The Queen’s Speech promised a Bill on the long-term plan, which I suppose is really a cover for getting rid of the calamitous Health and Social Care Act 2012. Any of us should welcome that, but the problem is that it does not answer the much more substantive question of how we will fund and develop a sustainable health and social care system over the next three decades.

The NHS has done wonderfully well in meeting many of the challenges it has faced over the last nearly 70 years or so, but no one can be in any doubt that, with the growing number of older people with comorbidities and the kind of good pressure that new technology and invention bring, the health service is struggling hugely. The CQC’s annual State of Care report, published only last week, shows that there is huge pressure on all health and care services. Waiting times for treatments are going up, and I fear that we will return to the bad old pre-1997 days unless we take decisive action. We have the wholly unstable adult social care market, which noble Lords have already referred to, and there seems to be general agreement that about 1.4 million people who ought to be receiving care at the moment are not.

The question is how we will respond to this issue. The Government’s immediate response is their own long-term plan, a new five-year settlement of around 3.4% growth per annum. That is of course welcome, in contrast to the years of austerity; when the demand was going up, adult social care was being reduced in real terms and for five years the health service received its lowest ever funding level since its foundation. Obviously, 3.4% real-terms growth is a great improvement on that. The problem, as anyone reading the IFS report on public finance going ahead will know, is that this is a temporary blip—we will return to austerity.

The report of the Long-Term Sustainability of the NHS Committee, excellently chaired by the noble Lord, Lord Patel, was very clear that we cannot go on having this short-term upfunding followed by reductions without any serious attempt to solve the real problem of funding health and social care over the next 20 or 30 years. There are no easy answers: it is pretty clear that the public and the political class as a whole will not see any change in the basic premise of a publicly funded service free at the point of use as far the NHS is concerned; it is also clear that public opinion does not favour any increase in charges.
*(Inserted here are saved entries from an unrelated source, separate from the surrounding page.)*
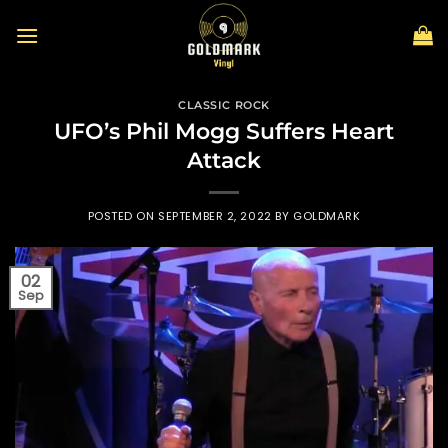
Skip
to
content
CLASSIC ROCK
UFO’s Phil Mogg Suffers Heart
Attack
POSTED ON
SEPTEMBER 2, 2022
BY
GOLDMARK
02
Sep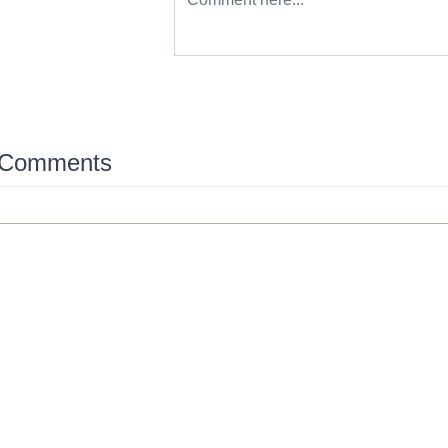
 Comments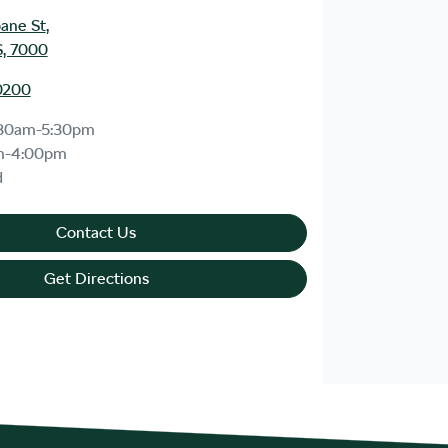
bane St
,
S, 7000
0200
30am-5:30pm
m-4:00pm
d
Contact Us
Get Directions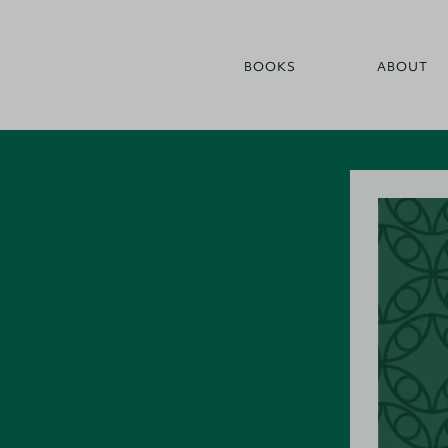
BOOKS
ABOUT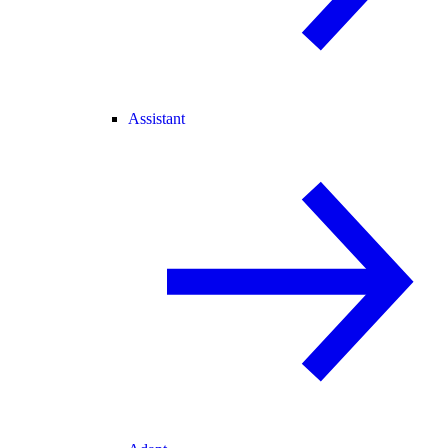
Assistant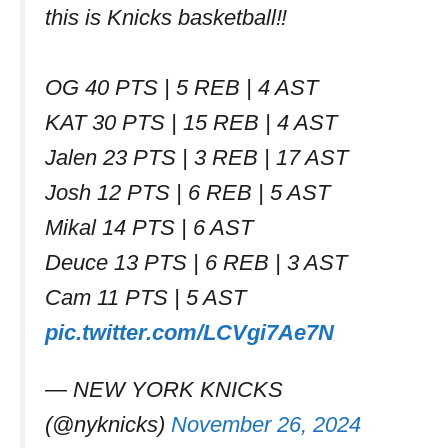
this is Knicks basketball‼️
OG 40 PTS | 5 REB | 4 AST
KAT 30 PTS | 15 REB | 4 AST
Jalen 23 PTS | 3 REB | 17 AST
Josh 12 PTS | 6 REB | 5 AST
Mikal 14 PTS | 6 AST
Deuce 13 PTS | 6 REB | 3 AST
Cam 11 PTS | 5 AST
pic.twitter.com/LCVgi7Ae7N
— NEW YORK KNICKS
(@nyknicks)
November 26, 2024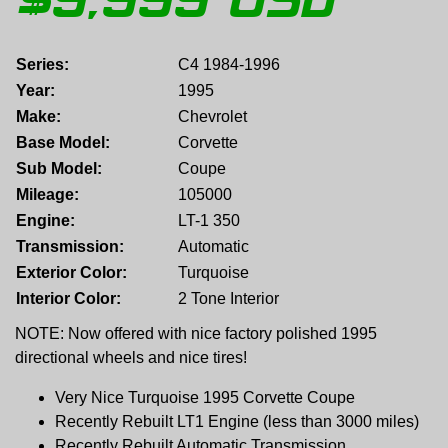
$
9,999
USD
Series:
C4 1984-1996
Year:
1995
Make:
Chevrolet
Base Model:
Corvette
Sub Model:
Coupe
Mileage:
105000
Engine:
LT-1 350
Transmission:
Automatic
Exterior Color:
Turquoise
Interior Color:
2 Tone Interior
NOTE: Now offered with nice factory polished 1995
directional wheels and nice tires!
Very Nice Turquoise 1995 Corvette Coupe
Recently Rebuilt LT1 Engine (less than 3000 miles)
Recently Rebuilt Automatic Transmission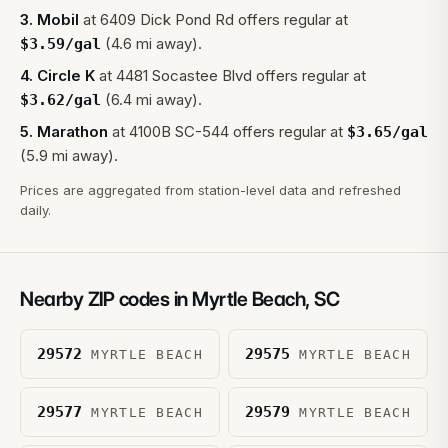
3
.
Mobil
at
6409 Dick Pond Rd
offers regular at
(4.6 mi away).
$
3.59
/gal
4
.
Circle K
at
4481 Socastee Blvd
offers regular at
(6.4 mi away).
$
3.62
/gal
5
.
Marathon
at
4100B SC-544
offers regular at
$
3.65
/gal
(5.9 mi away).
Prices are aggregated from station-level data and refreshed
daily.
Nearby ZIP codes in
Myrtle Beach
,
SC
29572
29575
MYRTLE BEACH
MYRTLE BEACH
29577
29579
MYRTLE BEACH
MYRTLE BEACH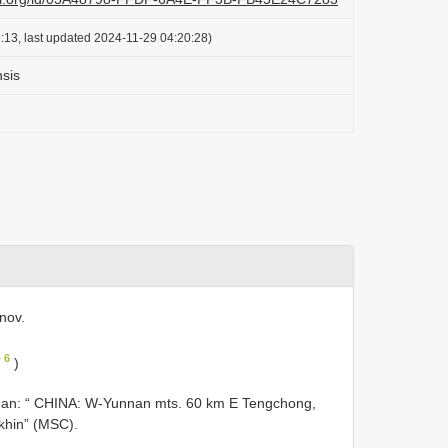
:13, last updated 2024-11-29 04:20:28)
sis
nov.
 6
)
nnan: “ CHINA: W-Yunnan mts. 60 km E Tengchong,
khin” (MSC).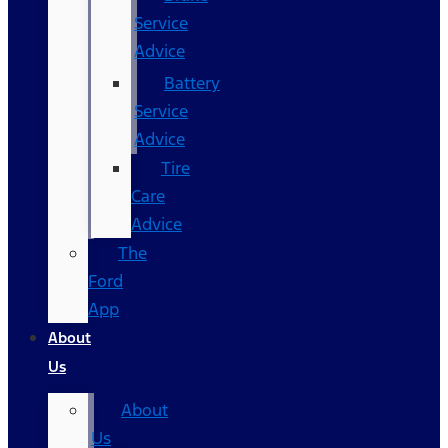
Service
Advice
Battery
Service
Advice
Tire
Care
Advice
The
Ford
App
About
Us
About
Us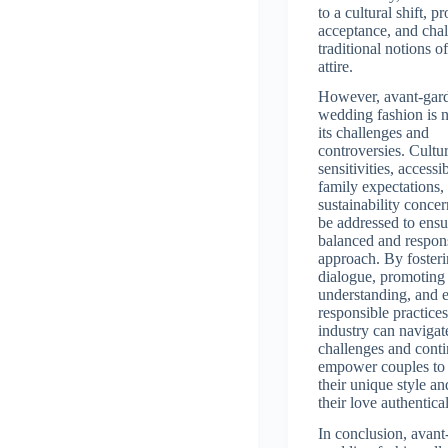
to a cultural shift, 
acceptance, and cha
traditional notions 
attire.
However, avant-gar
wedding fashion is 
its challenges and
controversies. Cultur
sensitivities, accessib
family expectations,
sustainability conce
be addressed to ensu
balanced and respon
approach. By foster
dialogue, promoting
understanding, and 
responsible practices
industry can navigat
challenges and conti
empower couples to
their unique style an
their love authentical
In conclusion, avant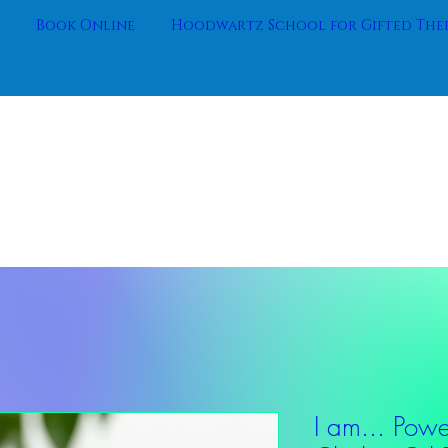
Book Online
Hoodwartz School for Gifted Ther
I am... Power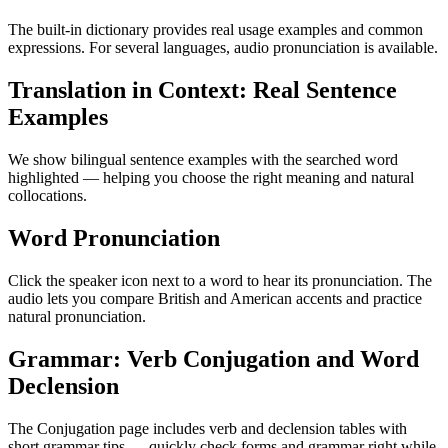
The built-in dictionary provides real usage examples and common
expressions. For several languages, audio pronunciation is available.
Translation in Context: Real Sentence
Examples
We show bilingual sentence examples with the searched word
highlighted — helping you choose the right meaning and natural
collocations.
Word Pronunciation
Click the speaker icon next to a word to hear its pronunciation. The
audio lets you compare British and American accents and practice
natural pronunciation.
Grammar: Verb Conjugation and Word
Declension
The Conjugation page includes verb and declension tables with
short grammar tips — quickly check forms and grammar right while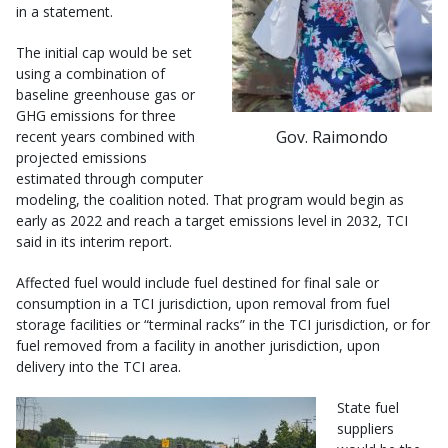
in a statement.
The initial cap would be set
using a combination of
baseline greenhouse gas or
GHG emissions for three
Gov. Raimondo
recent years combined with
projected emissions
estimated through computer
modeling, the coalition noted. That program would begin as
early as 2022 and reach a target emissions level in 2032, TCI
said in its interim report.
Affected fuel would include fuel destined for final sale or
consumption in a TCI jurisdiction, upon removal from fuel
storage facilities or “terminal racks” in the TCI jurisdiction, or for
fuel removed from a facility in another jurisdiction, upon
delivery into the TCI area.
State fuel
suppliers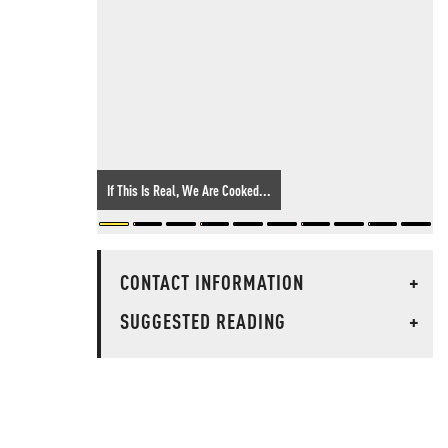
If This Is Real, We Are Cooked...
CONTACT INFORMATION
+
SUGGESTED READING
+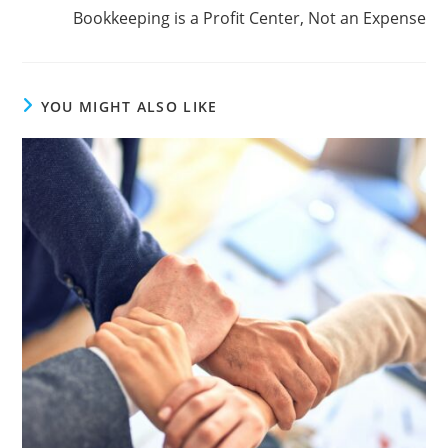
Bookkeeping is a Profit Center, Not an Expense
YOU MIGHT ALSO LIKE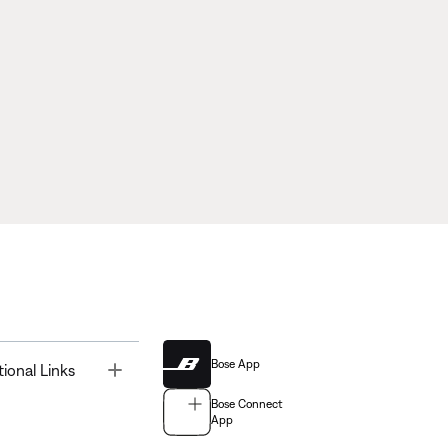
Bose App
Toggle
tional Links
Bose Connect
App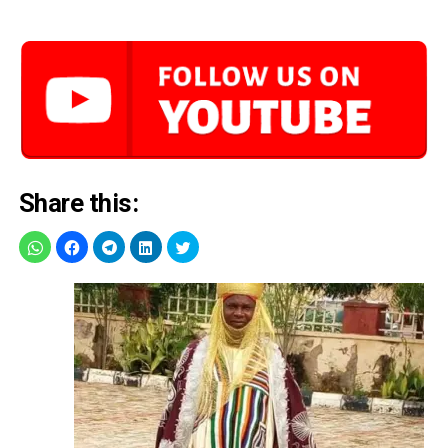
Share this: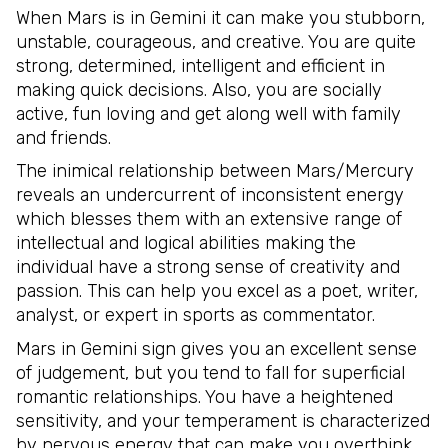
When Mars is in Gemini it can make you stubborn,
unstable, courageous, and creative. You are quite
strong, determined, intelligent and efficient in
making quick decisions. Also, you are socially
active, fun loving and get along well with family
and friends.
The inimical relationship between Mars/Mercury
reveals an undercurrent of inconsistent energy
which blesses them with an extensive range of
intellectual and logical abilities making the
individual have a strong sense of creativity and
passion. This can help you excel as a poet, writer,
analyst, or expert in sports as commentator.
Mars in Gemini sign gives you an excellent sense
of judgement, but you tend to fall for superficial
romantic relationships. You have a heightened
sensitivity, and your temperament is characterized
by nervous energy that can make you overthink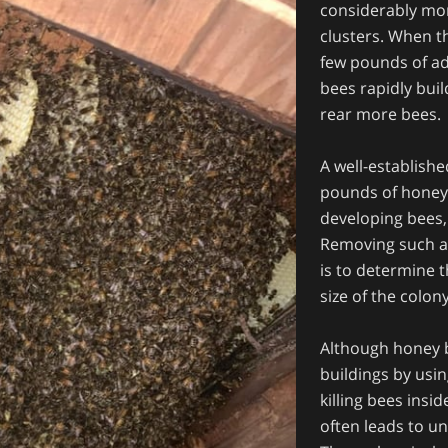
considerably mor
clusters. When th
few pounds of ad
bees rapidly bui
rear more bees.
A well-establish
pounds of honey
developing bees
Removing such as 
is to determine 
size of the colon
Although honey be
buildings by usin
killing bees insi
often leads to u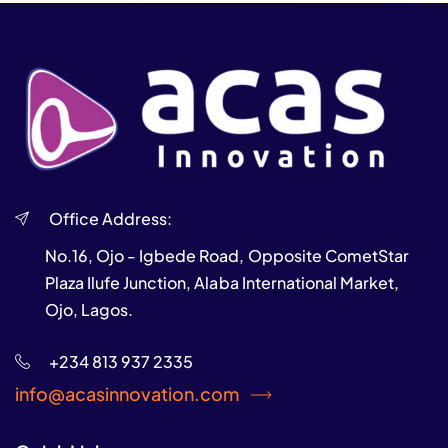
Office Address:
No.16, Ojo - Igbede Road, Opposite CometStar
Plaza Ilufe Junction, Alaba International Market,
Ojo, Lagos.
+234 813 937 2335
info@acasinnovation.com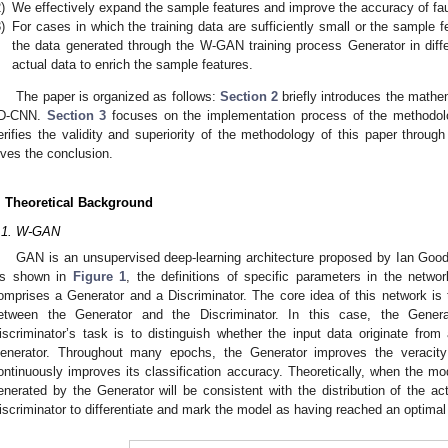
)
We effectively expand the sample features and improve the accuracy of fau
)
For cases in which the training data are sufficiently small or the sample f
the data generated through the W-GAN training process Generator in diff
actual data to enrich the sample features.
The paper is organized as follows:
Section 2
briefly introduces the math
D-CNN.
Section 3
focuses on the implementation process of the methodol
erifies the validity and superiority of the methodology of this paper throug
ives the conclusion.
. Theoretical Background
.1. W-GAN
GAN is an unsupervised deep-learning architecture proposed by Ian Goodf
s shown in
Figure 1
, the definitions of specific parameters in the netw
omprises a Generator and a Discriminator. The core idea of this network is t
etween the Generator and the Discriminator. In this case, the Genera
iscriminator’s task is to distinguish whether the input data originate from
enerator. Throughout many epochs, the Generator improves the veracity 
ontinuously improves its classification accuracy. Theoretically, when the mo
enerated by the Generator will be consistent with the distribution of the ac
iscriminator to differentiate and mark the model as having reached an optimal 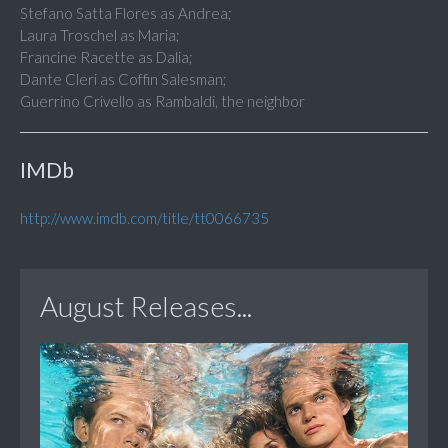
Stefano Satta Flores as Andrea;
Laura Troschel as Maria;
Francine Racette as Dalia;
Dante Cleri as Coffin Salesman;
Guerrino Crivello as Rambaldi, the neighbor
IMDb
http://www.imdb.com/title/tt0066735
August Releases...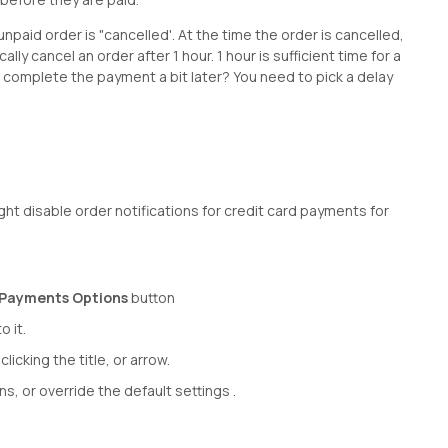
id order is "cancelled'. At the time the order is cancelled,
y cancel an order after 1 hour. 1 hour is sufficient time for a
complete the payment a bit later? You need to pick a delay
ght disable order notifications for credit card payments for
Payments Options
button
o it.
cking the title, or arrow.
ns, or override the default settings .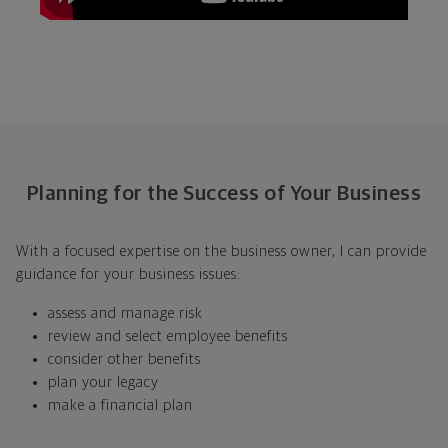
Planning for the Success of Your Business
With a focused expertise on the business owner, I can provide
guidance for your business issues:
assess and manage risk
review and select employee benefits
consider other benefits
plan your legacy
make a financial plan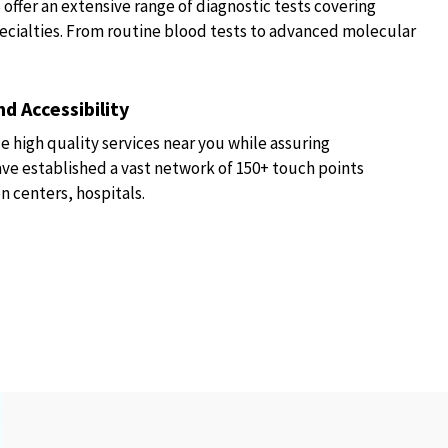
fer an extensive range of diagnostic tests covering
ecialties. From routine blood tests to advanced molecular
d Accessibility
e high quality services near you while assuring
have established a vast network of 150+ touch points
n centers, hospitals.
One way or another we have to persuade the public to pay more money through taxes to get us back to a sustainable growth figure.

The only possible way that we can do this is through some kind of hypothecated health and social care tax. It is probably not popular with the Treasury, or with many noble Lords. National insurance is the obvious way to do it; the UK take for national insurance roughly equals the amount we spend on health and social care in England, so it is probably the easiest way to do it. There would have to be changes—as my noble friend reminded me just now, the fact that many of us do not pay national insurance any more while still earning is clearly unacceptable. However, we have to think radically about whether we seriously want to go on funding our health service and whether we want a sustainable, excellent health service.

The committee of the noble Lord, Lord Patel, did not quite recommend a hypothecated tax, although I think that perhaps it was trying to get there. However, it recommended that we set up an OBR for health and social care as well. That is an excellent idea: an independent body giving advice on the long-term funding needs of the health and social care system, alongside workforce projections and demographic challenges. If you put the two together, that would be about the only hope we have of maintaining an excellent health and social care system in the future. The alternative is a long period of austerity with a little bit of growth, no certainty and a continuation of some of the pressures we see at the moment.